Task directions | Transcribe exactly the lines from the one containing "Pose de porte blindee a Collonge-Bellerive" through the end of the entries, including both the first and the last, and nothing else.

++++ The data ++++

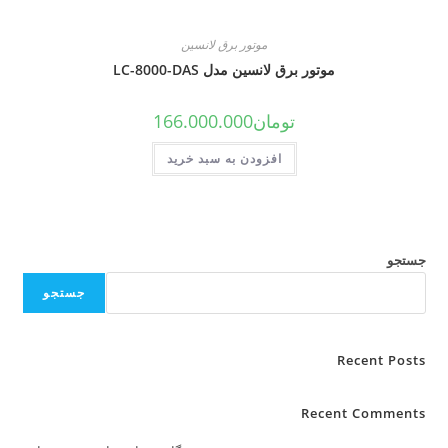
موتور برق لانسین
موتور برق لانسین مدل LC-8000-DAS
تومان
166.000.000
افزودن به سبد خرید
جستجو
Rece
Recent C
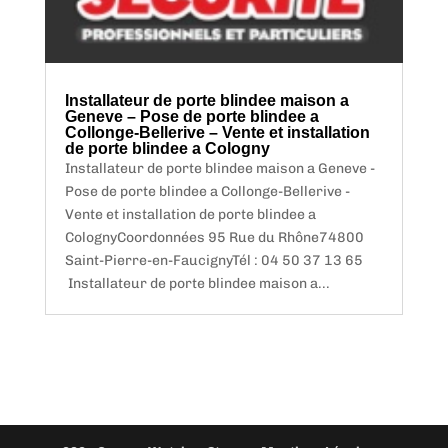
Installateur de porte blindee maison a
Geneve – Pose de porte blindee a
Collonge-Bellerive – Vente et installation
de porte blindee a Cologny
Installateur de porte blindee maison a Geneve -
Pose de porte blindee a Collonge-Bellerive -
Vente et installation de porte blindee a
ColognyCoordonnées 95 Rue du Rhône74800
Saint-Pierre-en-FaucignyTél : 04 50 37 13 65
Installateur de porte blindee maison a...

++++

Result of the task |
Pose de porte blindee a Collonge-Bellerive -
Vente et installation de porte blindee a
ColognyCoordonnées 95 Rue du Rhône74800
Saint-Pierre-en-FaucignyTél : 04 50 37 13 65
Installateur de porte blindee maison a...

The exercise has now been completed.